Around 1300BC or perhaps a little earlier, Assyrian people in the Near East started to gain power and influence in the region and conquered or absorbed most of their neighbors and noticed the further away from home they traveled that the stars were always the same, perhaps a little higher or lower in the sky but essentially the same, leading them to develop constellations, an act that made for more accurate calendars. They borrowed symbols for their constellations from their own religion and the folklore of conquered people.

Originally the Assyrians had eighteen constellations but by the time of Alexander the Great these had reduced to just twelve. Greek warriors brought the knowledge of the Babylonian constellations back to ancient Greece whose priests found them to be a wonderful addition to their existing knowledge of the gods. The Babylonian zodiac had twelve constellations, Aries, Pleiades, Gemini, Praesepe, Leo, Spica, Libra, Scorpio, Sagittarius, Capricornus, Aquarius, and Pisces.

Greek astrologers changed the names of Pleiades, Praesepe, Spica, and Capricornus to Cancer, Taurus, Virgo, and Capricorn and so they have remained to this day. Each constellation was assigned to a god or hero and special significance attached to each zodiac sign based on the strengths or magic of its namesake.

The Greeks placed enormous importance on the day of one’s birth, and with the new constellations it was now possible to determine the strengths of the person at birth and perhaps prepare their parents and then it was hoped the individual himself for the challenges ahead by knowing which god or hero would be their protector. The Greeks came to believe that a person’s life was pre-ordained and that every major event could be predicted thru knowledge of horoscopes.



Modern astrology is mostly erived from the writings of the Greek astronomer and mathmetician Ptolomy, no relation that we know of to the Egyptian pharoahs of the same name although he was head librarian at Alexandria’s great library and so had access to all of the civilized world’s writings on the passage of the celestial bodies. His four volume work on astrology, the Tetrabiblos, described everything about astrology known to the ancient Greeks.
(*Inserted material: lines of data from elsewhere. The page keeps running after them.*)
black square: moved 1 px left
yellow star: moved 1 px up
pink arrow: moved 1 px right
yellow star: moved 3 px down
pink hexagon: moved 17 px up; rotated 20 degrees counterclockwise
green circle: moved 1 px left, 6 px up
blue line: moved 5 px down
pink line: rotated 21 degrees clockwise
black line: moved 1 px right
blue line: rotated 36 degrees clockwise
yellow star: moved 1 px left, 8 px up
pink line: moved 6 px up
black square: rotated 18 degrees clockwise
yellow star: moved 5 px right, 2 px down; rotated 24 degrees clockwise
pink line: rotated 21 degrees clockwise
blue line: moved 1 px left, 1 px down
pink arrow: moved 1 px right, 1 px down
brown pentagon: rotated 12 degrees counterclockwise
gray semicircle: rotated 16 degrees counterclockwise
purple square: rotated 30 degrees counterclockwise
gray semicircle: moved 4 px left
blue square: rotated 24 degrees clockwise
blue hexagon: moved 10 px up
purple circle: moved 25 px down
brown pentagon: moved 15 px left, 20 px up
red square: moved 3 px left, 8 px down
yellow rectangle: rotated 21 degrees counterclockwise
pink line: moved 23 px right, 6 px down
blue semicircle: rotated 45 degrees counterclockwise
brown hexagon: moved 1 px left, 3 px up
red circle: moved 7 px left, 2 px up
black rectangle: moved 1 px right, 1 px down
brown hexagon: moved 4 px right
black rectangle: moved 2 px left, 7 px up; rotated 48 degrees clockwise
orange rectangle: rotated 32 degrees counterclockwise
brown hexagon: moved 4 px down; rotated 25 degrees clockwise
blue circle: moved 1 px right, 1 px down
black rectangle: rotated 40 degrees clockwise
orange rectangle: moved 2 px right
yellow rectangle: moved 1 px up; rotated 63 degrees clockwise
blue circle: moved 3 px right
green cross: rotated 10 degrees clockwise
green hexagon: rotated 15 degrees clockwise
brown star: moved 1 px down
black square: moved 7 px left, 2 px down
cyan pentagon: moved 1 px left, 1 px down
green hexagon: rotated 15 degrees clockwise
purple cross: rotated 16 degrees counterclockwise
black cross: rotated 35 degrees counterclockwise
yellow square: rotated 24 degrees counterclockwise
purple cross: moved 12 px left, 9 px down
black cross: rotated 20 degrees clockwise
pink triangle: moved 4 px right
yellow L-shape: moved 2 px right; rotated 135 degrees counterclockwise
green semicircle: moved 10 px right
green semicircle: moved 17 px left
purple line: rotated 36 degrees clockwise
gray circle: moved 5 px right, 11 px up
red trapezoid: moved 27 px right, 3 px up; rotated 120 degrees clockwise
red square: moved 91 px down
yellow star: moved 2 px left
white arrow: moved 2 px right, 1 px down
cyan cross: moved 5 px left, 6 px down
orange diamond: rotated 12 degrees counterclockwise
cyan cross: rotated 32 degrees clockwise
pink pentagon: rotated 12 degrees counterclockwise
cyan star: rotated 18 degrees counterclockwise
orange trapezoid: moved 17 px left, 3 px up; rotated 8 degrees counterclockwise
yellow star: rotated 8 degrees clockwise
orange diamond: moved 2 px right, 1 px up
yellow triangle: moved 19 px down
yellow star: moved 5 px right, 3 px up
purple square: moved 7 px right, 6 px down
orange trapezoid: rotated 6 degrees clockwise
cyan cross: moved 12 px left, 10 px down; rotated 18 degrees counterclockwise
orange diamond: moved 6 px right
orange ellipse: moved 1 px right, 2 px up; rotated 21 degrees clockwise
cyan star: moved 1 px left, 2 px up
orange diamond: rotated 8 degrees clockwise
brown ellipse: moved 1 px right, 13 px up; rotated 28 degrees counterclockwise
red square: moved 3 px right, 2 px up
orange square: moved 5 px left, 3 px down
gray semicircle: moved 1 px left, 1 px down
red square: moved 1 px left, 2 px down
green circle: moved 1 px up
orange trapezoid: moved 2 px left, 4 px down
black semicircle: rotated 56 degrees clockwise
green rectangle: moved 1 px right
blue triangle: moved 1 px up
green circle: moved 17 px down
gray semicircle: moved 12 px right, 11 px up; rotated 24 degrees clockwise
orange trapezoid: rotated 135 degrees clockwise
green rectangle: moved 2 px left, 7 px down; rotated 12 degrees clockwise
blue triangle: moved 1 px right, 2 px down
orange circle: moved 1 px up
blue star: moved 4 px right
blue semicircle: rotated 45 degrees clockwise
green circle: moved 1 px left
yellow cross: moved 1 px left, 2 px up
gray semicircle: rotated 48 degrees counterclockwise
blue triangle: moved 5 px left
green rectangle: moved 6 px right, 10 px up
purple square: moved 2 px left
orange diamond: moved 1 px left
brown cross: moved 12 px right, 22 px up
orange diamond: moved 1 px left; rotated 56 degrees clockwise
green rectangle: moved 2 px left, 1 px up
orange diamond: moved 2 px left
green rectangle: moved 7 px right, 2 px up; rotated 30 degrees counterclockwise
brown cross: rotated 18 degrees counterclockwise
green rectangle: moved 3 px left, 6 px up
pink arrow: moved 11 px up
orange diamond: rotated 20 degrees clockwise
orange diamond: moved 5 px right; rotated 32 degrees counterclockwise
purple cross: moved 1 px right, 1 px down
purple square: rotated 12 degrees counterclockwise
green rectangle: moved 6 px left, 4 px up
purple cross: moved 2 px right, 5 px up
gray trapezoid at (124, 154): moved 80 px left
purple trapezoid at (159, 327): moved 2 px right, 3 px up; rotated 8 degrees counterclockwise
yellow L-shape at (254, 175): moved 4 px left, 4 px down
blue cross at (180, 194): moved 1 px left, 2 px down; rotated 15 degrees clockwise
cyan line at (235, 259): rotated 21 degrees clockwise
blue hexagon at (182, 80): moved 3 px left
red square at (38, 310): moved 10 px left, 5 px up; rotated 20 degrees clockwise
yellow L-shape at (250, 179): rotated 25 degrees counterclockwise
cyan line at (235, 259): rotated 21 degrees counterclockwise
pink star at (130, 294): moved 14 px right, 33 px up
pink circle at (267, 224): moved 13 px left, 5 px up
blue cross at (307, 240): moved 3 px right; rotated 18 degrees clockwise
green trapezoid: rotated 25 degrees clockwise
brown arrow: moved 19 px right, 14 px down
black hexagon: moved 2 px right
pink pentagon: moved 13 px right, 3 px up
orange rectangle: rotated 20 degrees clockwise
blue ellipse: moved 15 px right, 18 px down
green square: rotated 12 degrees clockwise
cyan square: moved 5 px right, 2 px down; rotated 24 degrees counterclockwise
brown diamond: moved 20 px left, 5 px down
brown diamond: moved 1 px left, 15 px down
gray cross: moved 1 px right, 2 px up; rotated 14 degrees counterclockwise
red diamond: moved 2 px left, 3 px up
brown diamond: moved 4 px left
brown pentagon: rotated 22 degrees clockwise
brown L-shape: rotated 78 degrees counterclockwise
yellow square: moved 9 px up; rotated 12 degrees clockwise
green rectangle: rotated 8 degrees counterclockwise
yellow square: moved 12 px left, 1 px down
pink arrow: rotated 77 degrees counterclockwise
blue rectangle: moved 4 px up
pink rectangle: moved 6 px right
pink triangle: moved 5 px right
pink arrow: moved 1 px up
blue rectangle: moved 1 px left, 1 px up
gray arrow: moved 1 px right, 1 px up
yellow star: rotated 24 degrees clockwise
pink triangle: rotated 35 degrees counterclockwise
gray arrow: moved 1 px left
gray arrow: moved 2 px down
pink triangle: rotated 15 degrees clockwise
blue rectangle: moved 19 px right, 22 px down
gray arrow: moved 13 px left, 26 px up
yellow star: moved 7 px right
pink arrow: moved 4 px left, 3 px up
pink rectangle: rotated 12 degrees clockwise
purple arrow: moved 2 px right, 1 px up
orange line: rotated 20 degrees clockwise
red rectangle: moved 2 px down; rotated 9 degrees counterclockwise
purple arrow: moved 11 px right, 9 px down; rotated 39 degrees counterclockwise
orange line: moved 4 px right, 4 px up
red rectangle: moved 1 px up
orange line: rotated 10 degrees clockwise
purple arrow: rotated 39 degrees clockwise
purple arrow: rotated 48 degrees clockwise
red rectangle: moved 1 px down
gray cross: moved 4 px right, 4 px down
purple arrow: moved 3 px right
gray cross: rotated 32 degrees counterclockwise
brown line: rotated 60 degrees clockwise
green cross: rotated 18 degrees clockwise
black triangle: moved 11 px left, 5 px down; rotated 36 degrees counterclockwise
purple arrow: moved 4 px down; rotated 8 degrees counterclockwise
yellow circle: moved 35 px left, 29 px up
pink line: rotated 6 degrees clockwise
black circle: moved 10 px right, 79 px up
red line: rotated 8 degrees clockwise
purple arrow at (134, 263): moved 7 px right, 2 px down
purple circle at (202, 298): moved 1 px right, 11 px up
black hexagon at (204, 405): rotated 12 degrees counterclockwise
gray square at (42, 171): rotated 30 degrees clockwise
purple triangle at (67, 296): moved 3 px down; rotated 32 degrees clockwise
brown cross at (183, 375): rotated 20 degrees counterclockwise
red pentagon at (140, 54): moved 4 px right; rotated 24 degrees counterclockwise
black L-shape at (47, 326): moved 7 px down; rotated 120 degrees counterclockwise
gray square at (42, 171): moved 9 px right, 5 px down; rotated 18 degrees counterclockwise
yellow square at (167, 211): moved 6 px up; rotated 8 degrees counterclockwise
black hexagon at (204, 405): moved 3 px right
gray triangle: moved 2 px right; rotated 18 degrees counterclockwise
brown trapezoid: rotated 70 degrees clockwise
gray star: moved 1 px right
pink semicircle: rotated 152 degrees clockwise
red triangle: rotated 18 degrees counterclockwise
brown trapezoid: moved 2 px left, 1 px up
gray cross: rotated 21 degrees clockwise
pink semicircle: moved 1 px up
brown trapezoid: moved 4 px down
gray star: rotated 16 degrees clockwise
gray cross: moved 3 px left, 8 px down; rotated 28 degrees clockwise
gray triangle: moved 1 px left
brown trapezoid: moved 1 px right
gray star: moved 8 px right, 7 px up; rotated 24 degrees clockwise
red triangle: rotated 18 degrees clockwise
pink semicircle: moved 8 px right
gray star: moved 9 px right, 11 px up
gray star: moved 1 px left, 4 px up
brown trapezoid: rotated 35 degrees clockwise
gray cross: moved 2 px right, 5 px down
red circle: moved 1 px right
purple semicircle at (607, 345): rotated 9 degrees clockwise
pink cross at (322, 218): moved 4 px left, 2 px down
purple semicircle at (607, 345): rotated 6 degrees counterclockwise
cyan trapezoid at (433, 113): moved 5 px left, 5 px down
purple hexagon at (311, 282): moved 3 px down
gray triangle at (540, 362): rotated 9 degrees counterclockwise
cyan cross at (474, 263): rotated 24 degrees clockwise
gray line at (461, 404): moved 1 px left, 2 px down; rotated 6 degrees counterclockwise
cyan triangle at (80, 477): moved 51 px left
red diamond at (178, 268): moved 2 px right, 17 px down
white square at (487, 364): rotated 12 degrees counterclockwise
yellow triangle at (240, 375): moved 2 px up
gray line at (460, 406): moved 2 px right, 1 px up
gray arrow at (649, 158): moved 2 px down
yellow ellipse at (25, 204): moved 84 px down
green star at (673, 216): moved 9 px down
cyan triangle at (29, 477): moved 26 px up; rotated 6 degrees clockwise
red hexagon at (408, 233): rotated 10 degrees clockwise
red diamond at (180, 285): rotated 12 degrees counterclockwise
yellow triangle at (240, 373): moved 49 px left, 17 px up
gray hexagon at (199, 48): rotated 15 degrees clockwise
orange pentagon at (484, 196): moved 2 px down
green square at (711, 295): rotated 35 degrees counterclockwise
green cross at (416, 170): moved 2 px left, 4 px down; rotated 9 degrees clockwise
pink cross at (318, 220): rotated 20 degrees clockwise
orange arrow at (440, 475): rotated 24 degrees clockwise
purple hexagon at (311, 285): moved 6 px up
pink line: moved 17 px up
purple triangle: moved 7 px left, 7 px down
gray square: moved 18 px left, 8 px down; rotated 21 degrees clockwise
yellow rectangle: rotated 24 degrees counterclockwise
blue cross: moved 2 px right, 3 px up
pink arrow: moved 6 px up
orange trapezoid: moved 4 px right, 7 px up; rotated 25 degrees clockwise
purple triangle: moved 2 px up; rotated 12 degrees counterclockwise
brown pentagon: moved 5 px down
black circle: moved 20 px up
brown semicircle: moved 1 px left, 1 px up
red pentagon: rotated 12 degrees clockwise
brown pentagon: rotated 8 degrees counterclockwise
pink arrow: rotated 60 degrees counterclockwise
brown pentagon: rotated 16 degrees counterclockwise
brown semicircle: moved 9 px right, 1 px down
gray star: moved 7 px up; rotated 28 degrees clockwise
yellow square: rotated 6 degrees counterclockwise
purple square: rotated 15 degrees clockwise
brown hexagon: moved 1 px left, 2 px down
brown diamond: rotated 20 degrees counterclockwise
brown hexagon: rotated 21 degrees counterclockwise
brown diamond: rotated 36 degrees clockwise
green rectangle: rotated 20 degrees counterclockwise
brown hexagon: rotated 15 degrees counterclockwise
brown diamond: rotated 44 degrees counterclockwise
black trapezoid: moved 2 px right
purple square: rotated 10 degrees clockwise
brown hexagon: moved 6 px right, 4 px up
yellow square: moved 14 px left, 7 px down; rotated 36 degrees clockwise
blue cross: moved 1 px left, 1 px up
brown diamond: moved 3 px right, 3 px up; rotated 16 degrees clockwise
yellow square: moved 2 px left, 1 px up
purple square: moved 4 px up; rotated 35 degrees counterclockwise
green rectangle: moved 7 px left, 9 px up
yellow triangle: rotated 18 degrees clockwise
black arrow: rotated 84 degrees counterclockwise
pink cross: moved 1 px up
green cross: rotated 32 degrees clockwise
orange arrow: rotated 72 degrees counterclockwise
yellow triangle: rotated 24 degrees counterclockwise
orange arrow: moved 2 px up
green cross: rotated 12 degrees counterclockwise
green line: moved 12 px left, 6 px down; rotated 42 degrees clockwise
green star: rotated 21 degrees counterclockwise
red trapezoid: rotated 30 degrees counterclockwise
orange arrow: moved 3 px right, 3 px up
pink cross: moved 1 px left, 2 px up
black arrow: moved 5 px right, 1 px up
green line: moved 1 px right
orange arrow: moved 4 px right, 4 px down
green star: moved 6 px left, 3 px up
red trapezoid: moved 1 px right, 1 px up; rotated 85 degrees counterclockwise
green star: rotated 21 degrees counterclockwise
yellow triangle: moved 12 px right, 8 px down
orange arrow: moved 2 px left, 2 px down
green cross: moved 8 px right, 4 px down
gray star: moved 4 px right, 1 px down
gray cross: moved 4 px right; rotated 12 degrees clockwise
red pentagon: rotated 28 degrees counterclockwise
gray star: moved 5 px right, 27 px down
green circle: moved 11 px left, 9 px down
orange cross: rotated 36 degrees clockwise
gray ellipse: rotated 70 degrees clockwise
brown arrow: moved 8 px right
Subsequent Roman and Arabic knowledge of astrology is directly descended from Ptolemy’s writings. The Romans were less interested in astrology than the Greeks and medieval people, tending to disagree that a person’s life was preordained and instead preferring to place their fate in the hands of the gods and their own actions.

After the fall of the Roman Empire medieval society reverted to local folklore and astrology was lost to western society until the Arab world rediscovered Ptolomy’s writings around the turn of the first millennium. Astrology was largely unchanged from Greek times into the renaissance period despite disappearing from daily use for several hundred years. Protestant and puritan Christians rejected astrology as un-Christian, but in Catholic parts of Europe the signs of the zodiac and horoscopes were often identified with the power of the saints.

In the 20th century astrology found new converts in the western world particularly the US where people were seeking more meaning to life as the traditional community based around a local church started to disappear. Astrology was easily adopted by people investigating other faiths such as buddhism, wicca, kaballah and other esoteric traditions. Many tarot readers found great synergy with astrology and have helped to keep the ancient art of astrology alive into the 21st century.